> _Dataset excerpts_
+ + + + + + +

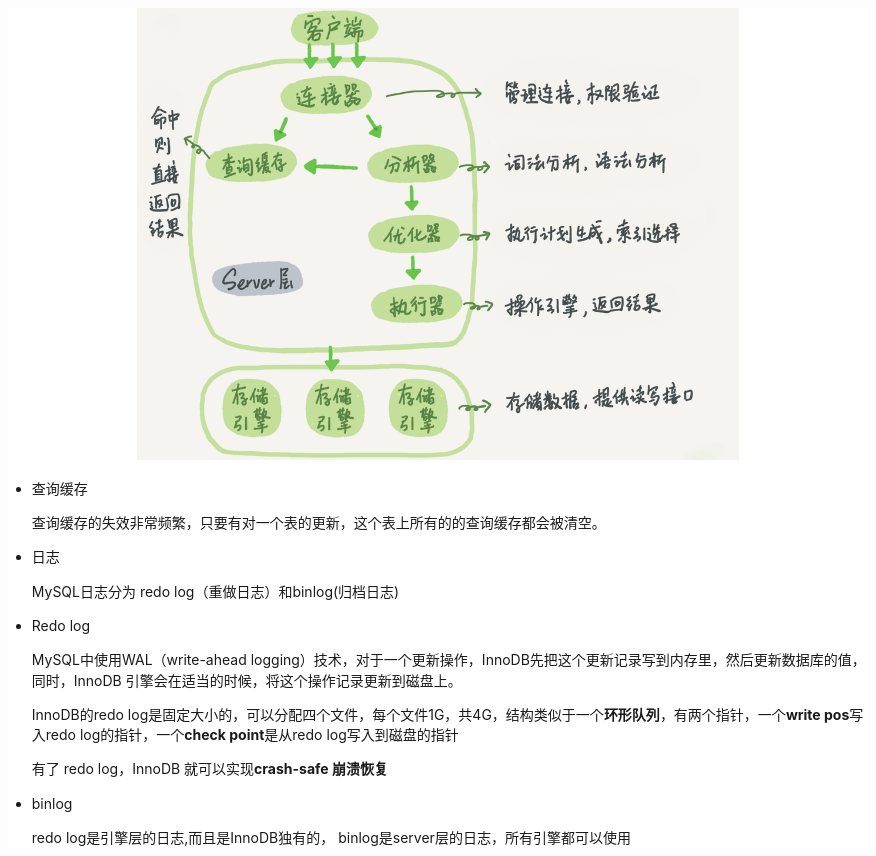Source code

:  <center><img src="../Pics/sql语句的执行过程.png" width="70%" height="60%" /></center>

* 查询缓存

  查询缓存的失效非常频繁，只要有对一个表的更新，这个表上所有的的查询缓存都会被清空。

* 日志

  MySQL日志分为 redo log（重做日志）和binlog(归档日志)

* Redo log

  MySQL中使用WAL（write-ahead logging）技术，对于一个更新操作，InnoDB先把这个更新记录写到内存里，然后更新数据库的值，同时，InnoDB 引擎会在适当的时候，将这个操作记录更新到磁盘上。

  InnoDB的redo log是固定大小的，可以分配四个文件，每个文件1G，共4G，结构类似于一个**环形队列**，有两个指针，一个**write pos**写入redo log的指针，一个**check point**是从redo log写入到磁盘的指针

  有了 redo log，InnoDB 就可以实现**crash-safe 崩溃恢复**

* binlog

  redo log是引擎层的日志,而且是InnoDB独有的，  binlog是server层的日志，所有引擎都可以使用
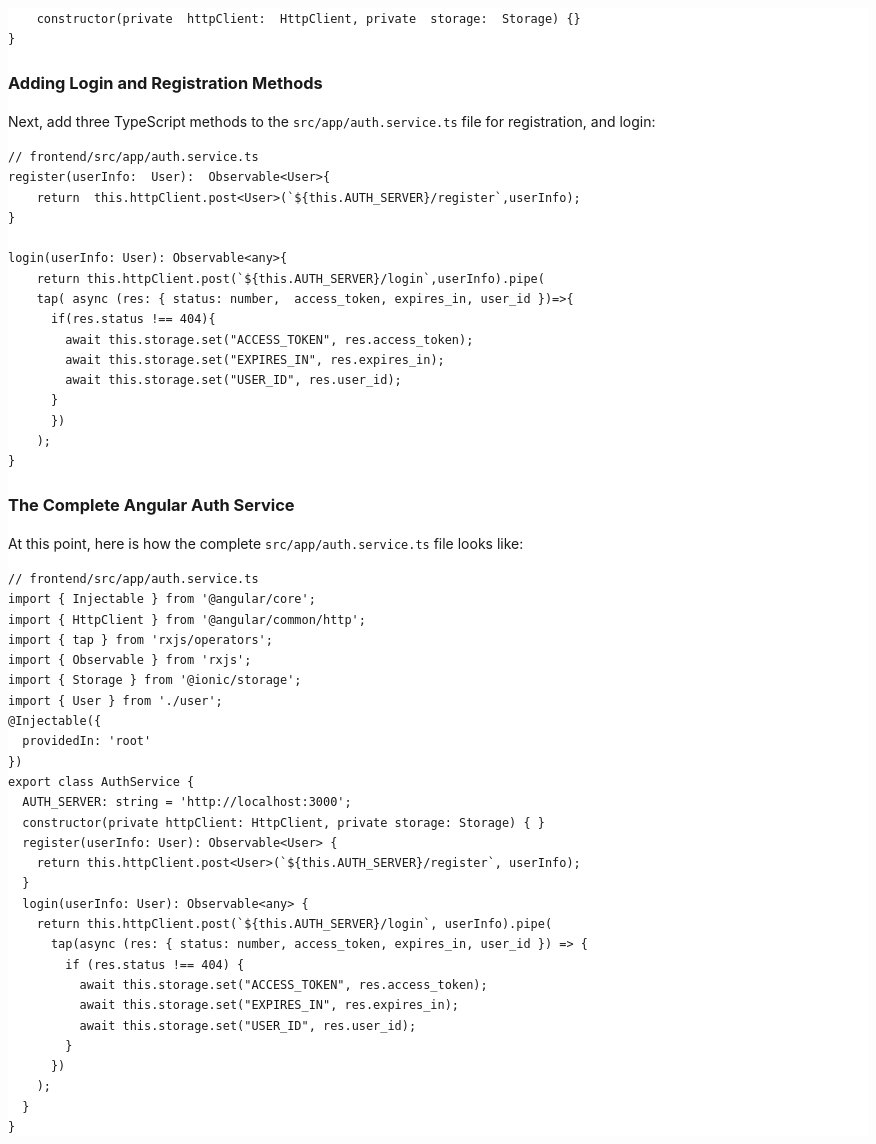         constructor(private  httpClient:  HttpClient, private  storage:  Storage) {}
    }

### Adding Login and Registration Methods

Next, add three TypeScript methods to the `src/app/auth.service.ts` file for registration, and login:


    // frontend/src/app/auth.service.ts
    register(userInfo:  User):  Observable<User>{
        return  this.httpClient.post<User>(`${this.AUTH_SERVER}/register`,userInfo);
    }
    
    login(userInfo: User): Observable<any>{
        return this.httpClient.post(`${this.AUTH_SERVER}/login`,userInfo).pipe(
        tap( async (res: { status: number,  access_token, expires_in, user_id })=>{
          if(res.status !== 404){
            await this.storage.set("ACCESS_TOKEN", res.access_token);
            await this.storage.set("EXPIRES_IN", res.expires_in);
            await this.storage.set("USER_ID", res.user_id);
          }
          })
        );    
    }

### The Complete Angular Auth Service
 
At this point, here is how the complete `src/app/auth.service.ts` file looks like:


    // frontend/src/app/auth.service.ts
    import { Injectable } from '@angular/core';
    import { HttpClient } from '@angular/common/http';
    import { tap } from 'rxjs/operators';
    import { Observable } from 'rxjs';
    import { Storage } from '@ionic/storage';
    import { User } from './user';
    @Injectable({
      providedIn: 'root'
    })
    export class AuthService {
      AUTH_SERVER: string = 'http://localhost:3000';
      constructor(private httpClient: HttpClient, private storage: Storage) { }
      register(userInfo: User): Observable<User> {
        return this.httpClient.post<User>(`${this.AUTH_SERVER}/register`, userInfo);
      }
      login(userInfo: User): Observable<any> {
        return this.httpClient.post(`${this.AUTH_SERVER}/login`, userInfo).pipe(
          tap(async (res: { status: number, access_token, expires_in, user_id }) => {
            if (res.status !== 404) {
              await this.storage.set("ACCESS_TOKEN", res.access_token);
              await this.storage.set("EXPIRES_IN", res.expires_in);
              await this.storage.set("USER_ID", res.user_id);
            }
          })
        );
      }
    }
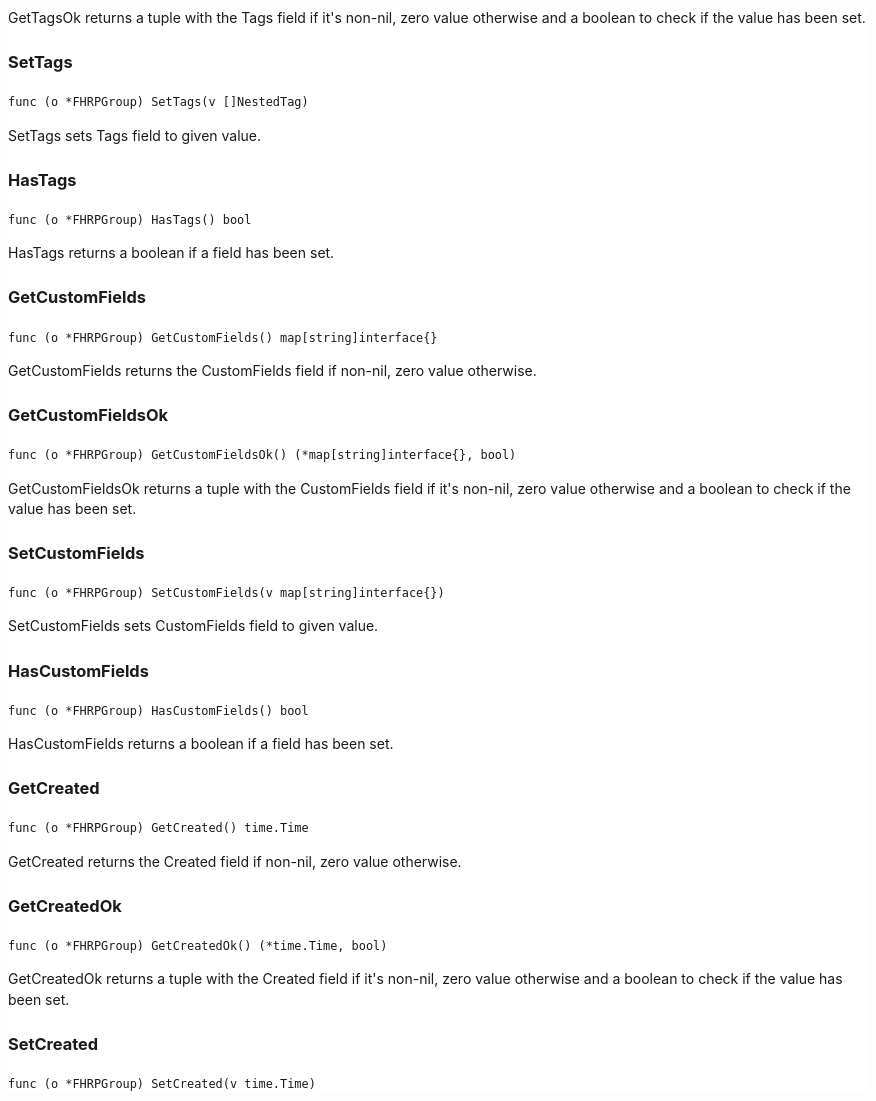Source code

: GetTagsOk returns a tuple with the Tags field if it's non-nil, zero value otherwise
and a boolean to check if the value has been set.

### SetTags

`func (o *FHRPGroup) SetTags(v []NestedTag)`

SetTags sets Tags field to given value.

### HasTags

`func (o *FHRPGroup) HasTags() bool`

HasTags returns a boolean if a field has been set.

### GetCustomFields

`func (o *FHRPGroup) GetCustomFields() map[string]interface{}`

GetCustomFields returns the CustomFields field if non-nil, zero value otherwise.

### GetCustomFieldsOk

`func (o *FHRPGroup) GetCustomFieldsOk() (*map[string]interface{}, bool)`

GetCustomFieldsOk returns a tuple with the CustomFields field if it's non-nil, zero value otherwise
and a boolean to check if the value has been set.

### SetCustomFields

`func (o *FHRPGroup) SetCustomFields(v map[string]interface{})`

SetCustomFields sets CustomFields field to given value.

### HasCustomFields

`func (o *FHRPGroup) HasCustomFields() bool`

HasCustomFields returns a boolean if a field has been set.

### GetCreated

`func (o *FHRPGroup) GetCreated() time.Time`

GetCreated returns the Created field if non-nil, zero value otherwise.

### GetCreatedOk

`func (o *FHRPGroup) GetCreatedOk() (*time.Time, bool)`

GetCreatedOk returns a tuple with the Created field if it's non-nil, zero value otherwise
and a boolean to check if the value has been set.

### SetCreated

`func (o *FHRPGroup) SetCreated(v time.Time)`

+ + + + + + +

> _Aim of the task_
Word for word and without any pictures, return all of the lines above.

> _Solved problem_
Source code

:  <center><img src="../Pics/sql语句的执行过程.png" width="70%" height="60%" /></center>

* 查询缓存

  查询缓存的失效非常频繁，只要有对一个表的更新，这个表上所有的的查询缓存都会被清空。

* 日志

  MySQL日志分为 redo log（重做日志）和binlog(归档日志)

* Redo log

  MySQL中使用WAL（write-ahead logging）技术，对于一个更新操作，InnoDB先把这个更新记录写到内存里，然后更新数据库的值，同时，InnoDB 引擎会在适当的时候，将这个操作记录更新到磁盘上。

  InnoDB的redo log是固定大小的，可以分配四个文件，每个文件1G，共4G，结构类似于一个**环形队列**，有两个指针，一个**write pos**写入redo log的指针，一个**check point**是从redo log写入到磁盘的指针

  有了 redo log，InnoDB 就可以实现**crash-safe 崩溃恢复**

* binlog

  redo log是引擎层的日志,而且是InnoDB独有的，  binlog是server层的日志，所有引擎都可以使用
         constructor(private  httpClient:  HttpClient, private  storage:  Storage) {}
    }

### Adding Login and Registration Methods

Next, add three TypeScript methods to the `src/app/auth.service.ts` file for registration, and login:


    // frontend/src/app/auth.service.ts
    register(userInfo:  User):  Observable<User>{
        return  this.httpClient.post<User>(`${this.AUTH_SERVER}/register`,userInfo);
    }
    
    login(userInfo: User): Observable<any>{
        return this.httpClient.post(`${this.AUTH_SERVER}/login`,userInfo).pipe(
        tap( async (res: { status: number,  access_token, expires_in, user_id })=>{
          if(res.status !== 404){
            await this.storage.set("ACCESS_TOKEN", res.access_token);
            await this.storage.set("EXPIRES_IN", res.expires_in);
            await this.storage.set("USER_ID", res.user_id);
          }
          })
        );    
    }

### The Complete Angular Auth Service
 
At this point, here is how the complete `src/app/auth.service.ts` file looks like:


    // frontend/src/app/auth.service.ts
    import { Injectable } from '@angular/core';
    import { HttpClient } from '@angular/common/http';
    import { tap } from 'rxjs/operators';
    import { Observable } from 'rxjs';
    import { Storage } from '@ionic/storage';
    import { User } from './user';
    @Injectable({
      providedIn: 'root'
    })
    export class AuthService {
      AUTH_SERVER: string = 'http://localhost:3000';
      constructor(private httpClient: HttpClient, private storage: Storage) { }
      register(userInfo: User): Observable<User> {
        return this.httpClient.post<User>(`${this.AUTH_SERVER}/register`, userInfo);
      }
      login(userInfo: User): Observable<any> {
        return this.httpClient.post(`${this.AUTH_SERVER}/login`, userInfo).pipe(
          tap(async (res: { status: number, access_token, expires_in, user_id }) => {
            if (res.status !== 404) {
              await this.storage.set("ACCESS_TOKEN", res.access_token);
              await this.storage.set("EXPIRES_IN", res.expires_in);
              await this.storage.set("USER_ID", res.user_id);
            }
          })
        );
      }
    }
Source code

: GetTagsOk returns a tuple with the Tags field if it's non-nil, zero value otherwise
and a boolean to check if the value has been set.

### SetTags

`func (o *FHRPGroup) SetTags(v []NestedTag)`

SetTags sets Tags field to given value.

### HasTags

`func (o *FHRPGroup) HasTags() bool`

HasTags returns a boolean if a field has been set.

### GetCustomFields

`func (o *FHRPGroup) GetCustomFields() map[string]interface{}`

GetCustomFields returns the CustomFields field if non-nil, zero value otherwise.

### GetCustomFieldsOk

`func (o *FHRPGroup) GetCustomFieldsOk() (*map[string]interface{}, bool)`

GetCustomFieldsOk returns a tuple with the CustomFields field if it's non-nil, zero value otherwise
and a boolean to check if the value has been set.

### SetCustomFields

`func (o *FHRPGroup) SetCustomFields(v map[string]interface{})`

SetCustomFields sets CustomFields field to given value.

### HasCustomFields

`func (o *FHRPGroup) HasCustomFields() bool`

HasCustomFields returns a boolean if a field has been set.

### GetCreated

`func (o *FHRPGroup) GetCreated() time.Time`

GetCreated returns the Created field if non-nil, zero value otherwise.

### GetCreatedOk

`func (o *FHRPGroup) GetCreatedOk() (*time.Time, bool)`

GetCreatedOk returns a tuple with the Created field if it's non-nil, zero value otherwise
and a boolean to check if the value has been set.

### SetCreated

`func (o *FHRPGroup) SetCreated(v time.Time)`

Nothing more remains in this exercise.